The first predecessor of the University of Tennessee, Blount College, was chartered by the Assembly of the Territory of the United States South of the River Ohio on September 10, 1794, two years before Tennessee was admitted to statehood. The institution was the 24th to be chartered in the new nation and the first nonsectarian college to be chartered under the jurisdiction of the United States. (Eleven collegiate charters with nonsectarian provisions were granted prior to 1794 by states; UT’s charter was granted by the Assembly of the Federal Territory.)
The Blount College charter bill was introduced by William Cocke, native of Virginia, former resident of North Carolina, soldier at King’s Mountain, and future United States Senator, who was attending the assembly as a representative from Hawkins County. The name of the institution to honor the territorial governor, at whose call the assembly met, was Blount College, and Governor William Blount was one of the trustees appointed.

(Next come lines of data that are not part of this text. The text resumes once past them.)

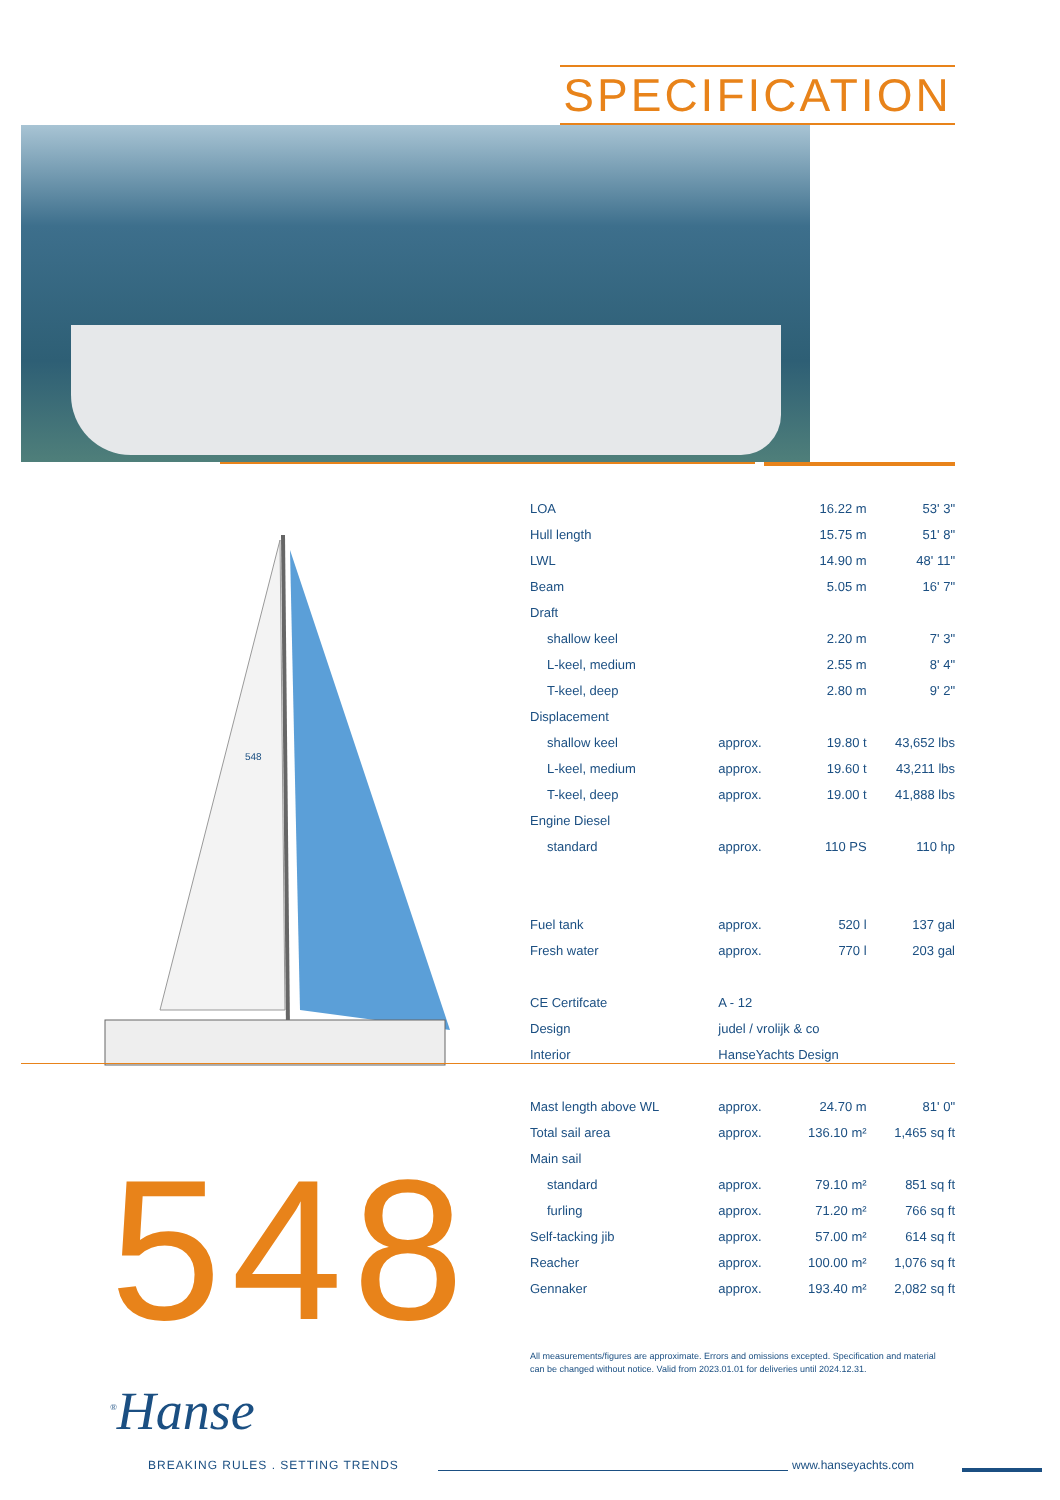SPECIFICATION
548
548
| LOA | | 16.22 m | 53' 3" |
| Hull length | | 15.75 m | 51' 8" |
| LWL | | 14.90 m | 48' 11" |
| Beam | | 5.05 m | 16' 7" |
| Draft | | | |
| shallow keel | | 2.20 m | 7' 3" |
| L-keel, medium | | 2.55 m | 8' 4" |
| T-keel, deep | | 2.80 m | 9' 2" |
| Displacement | | | |
| shallow keel | approx. | 19.80 t | 43,652 lbs |
| L-keel, medium | approx. | 19.60 t | 43,211 lbs |
| T-keel, deep | approx. | 19.00 t | 41,888 lbs |
| Engine Diesel | | | |
| standard | approx. | 110 PS | 110 hp |
| Fuel tank | approx. | 520 l | 137 gal |
| Fresh water | approx. | 770 l | 203 gal |
| CE Certifcate | A - 12 | | |
| Design | judel / vrolijk & co | | |
| Interior | HanseYachts Design | | |
| Mast length above WL | approx. | 24.70 m | 81' 0" |
| Total sail area | approx. | 136.10 m² | 1,465 sq ft |
| Main sail | | | |
| standard | approx. | 79.10 m² | 851 sq ft |
| furling | approx. | 71.20 m² | 766 sq ft |
| Self-tacking jib | approx. | 57.00 m² | 614 sq ft |
| Reacher | approx. | 100.00 m² | 1,076 sq ft |
| Gennaker | approx. | 193.40 m² | 2,082 sq ft |
All measurements/figures are approximate. Errors and omissions excepted. Specification and material can be changed without notice. Valid from 2023.01.01 for deliveries until 2024.12.31.
<sup>®</sup>Hanse
BREAKING RULES . SETTING TRENDS
www.hanseyachts.com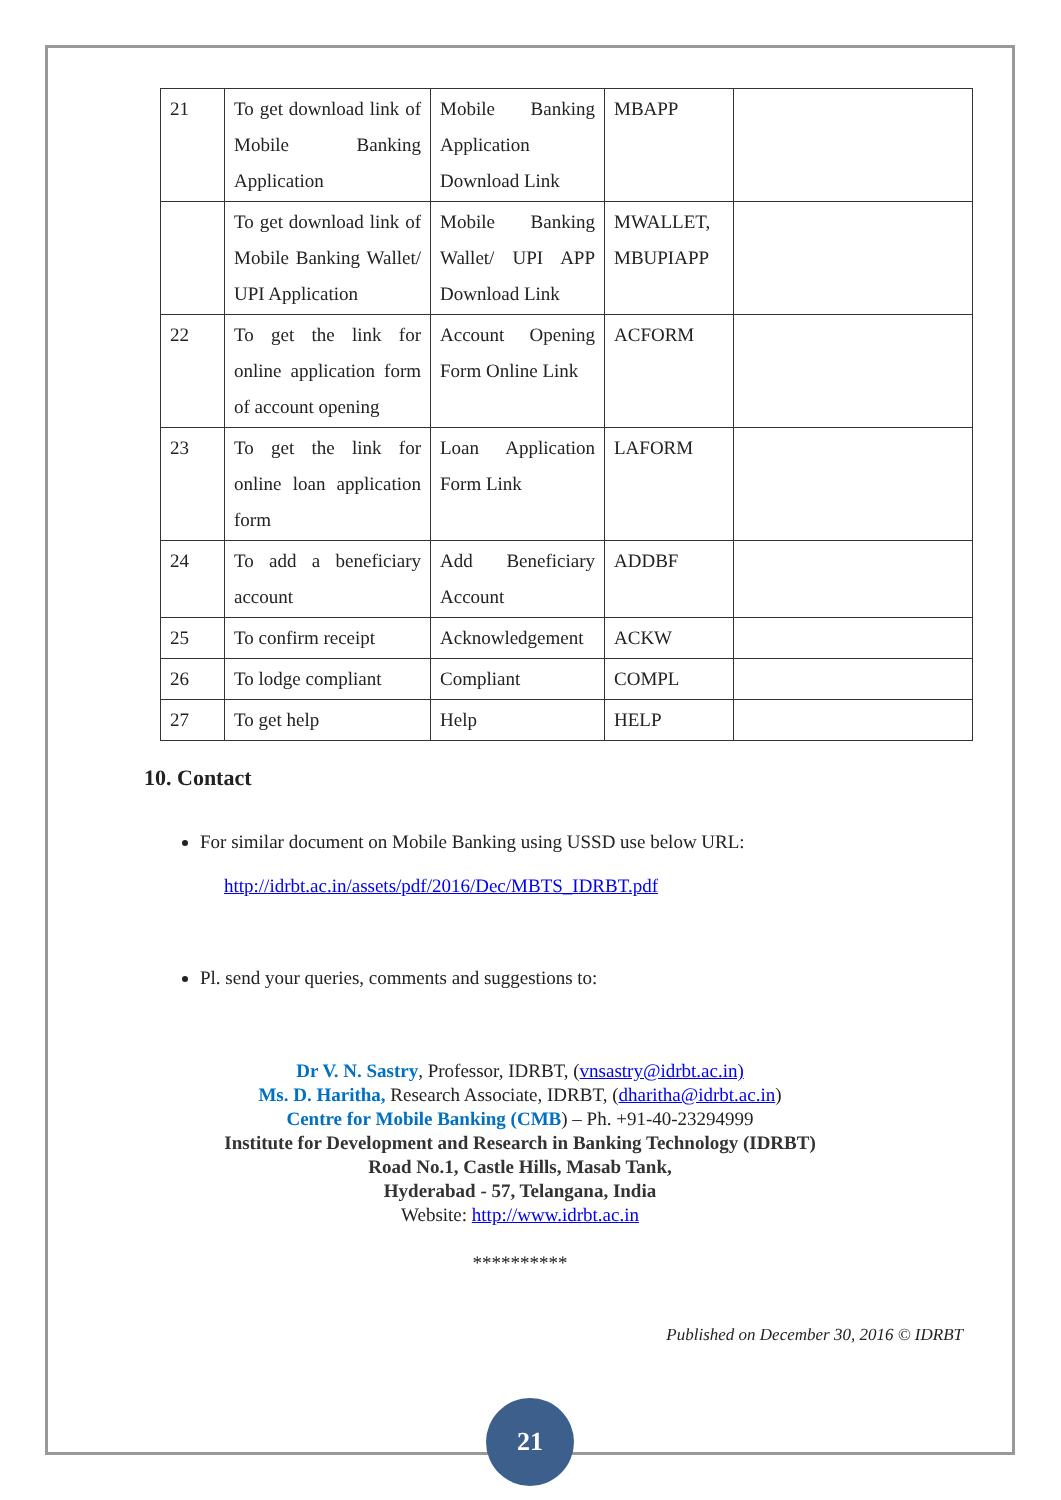| 21 | To get download link of Mobile Banking Application | Mobile Banking Application Download Link | MBAPP | |
| | To get download link of Mobile Banking Wallet/ UPI Application | Mobile Banking Wallet/ UPI APP Download Link | MWALLET, MBUPIAPP | |
| 22 | To get the link for online application form of account opening | Account Opening Form Online Link | ACFORM | |
| 23 | To get the link for online loan application form | Loan Application Form Link | LAFORM | |
| 24 | To add a beneficiary account | Add Beneficiary Account | ADDBF | |
| 25 | To confirm receipt | Acknowledgement | ACKW | |
| 26 | To lodge compliant | Compliant | COMPL | |
| 27 | To get help | Help | HELP | |
10. Contact
For similar document on Mobile Banking using USSD use below URL:
http://idrbt.ac.in/assets/pdf/2016/Dec/MBTS_IDRBT.pdf
Pl. send your queries, comments and suggestions to:
Dr V. N. Sastry, Professor, IDRBT, (vnsastry@idrbt.ac.in)
Ms. D. Haritha, Research Associate, IDRBT, (dharitha@idrbt.ac.in)
Centre for Mobile Banking (CMB) – Ph. +91-40-23294999
Institute for Development and Research in Banking Technology (IDRBT)
Road No.1, Castle Hills, Masab Tank,
Hyderabad - 57, Telangana, India
Website: http://www.idrbt.ac.in
**********
Published on December 30, 2016 © IDRBT
21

In 1806 Congress authorized the state of Tennessee to sell 100,000 acres of land with the profits from the sale being applied to two colleges in the state—one in the west and one in the east, to be established by the legislature of Tennessee. The trustees of Blount College unanimously voted on September 29, 1807, that if the general assembly should establish the institution within two miles of Knoxville the funds for Blount College could be incorporated with the funds of the college to be established and the act incorporating Blount College could be repealed. The general assembly chartered East Tennessee College in 1807 to be located within the two-miles-from-Knoxville requirement, appointed 30 trustees of the new college, and repealed the charter of Blount College, incorporating the assets of Blount College into the newly established East Tennessee College.
The 1807 charter did not contain the nonsectarian requirement, but the 1869 act that designated the university as Tennessee’s land-grant university had a nonsectarian requirement.